第 12 章「八葉蓮華の妙法」
第 02 節「千界の破壊神」
ふらついて倒れたボス鬼の足を掴み、引き摺って、再び穴へ戻す。
ザコを海に沈めてボートへ引き上げたオルグスの隊に代わり、レンガーと隊員がボートから島に飛び移った。
急に目を覚まして襲い掛かるオゴスを、イーゴレーが剣で押し込め、穴深く突き落とした。
そこでレンガーたちの方陣が完成した。
“LIFE”のスペクトルで島を包む。
海から這い上がろうとしたザコ鬼は、手が激しく痺れて逃げ散った。
穴の中では亡鬼オゴスが断末魔の叫びを上げている。
「やるな、イーゴレー!
さあ戻ろう。」
ボートと船でも緑鬼たちは撃退され、住処(すみか)へ逃れた後、島に近付こうとする者はなかった。

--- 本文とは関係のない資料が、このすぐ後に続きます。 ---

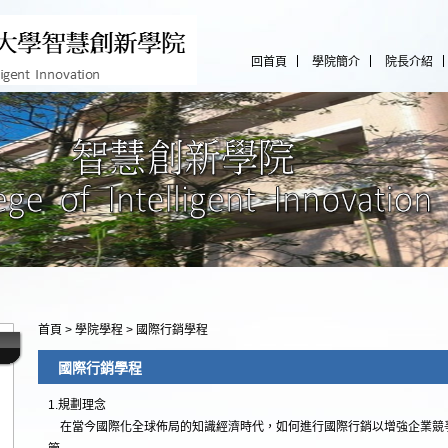
回首頁
學院簡介
院長介紹
首頁
>
學院學程
>
國際行銷學程
國際行銷學程
1.規劃理念
在當今國際化全球佈局的知識經濟時代，如何進行國際行銷以增強企業競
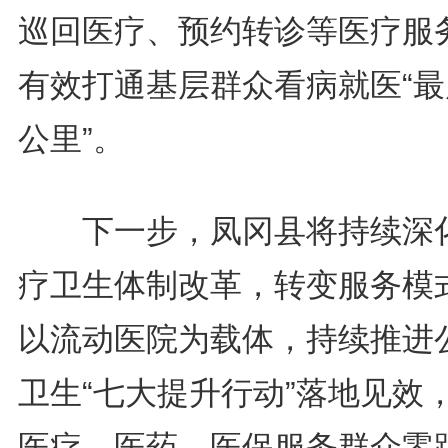
巡回医疗、预约转诊等医疗服
有效打通基层群众看病就医“最
公里”。
下一步，凤冈县将持续深
疗卫生体制改革，转变服务模
以流动医院为载体，持续推进
卫生“七大提升行动”落地见效
医疗、医药、医保服务群众零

虚(むな)しく鳴り渡る絶叫は治まる気配もなかったが、ザブンと波をかぶり、海水が流入して縦穴を埋めると、哀れにも掻き消されてしまった。
「エラを持つようだ。
溺死することはないな。
だが脱出もできまい。」
「そもそもあれは生き物なのか?」
「精神体の悪魔に似ているが、ゴブリン族と呼ばれる魔物だろう。」
そこへ小竜リールが降りてきた。
「おお、いつも助かるぞ。
手紙を書く間、食事にしてくれ!」
リールは釣った魚をもらって、嬉しそうに鳴き声を立てた。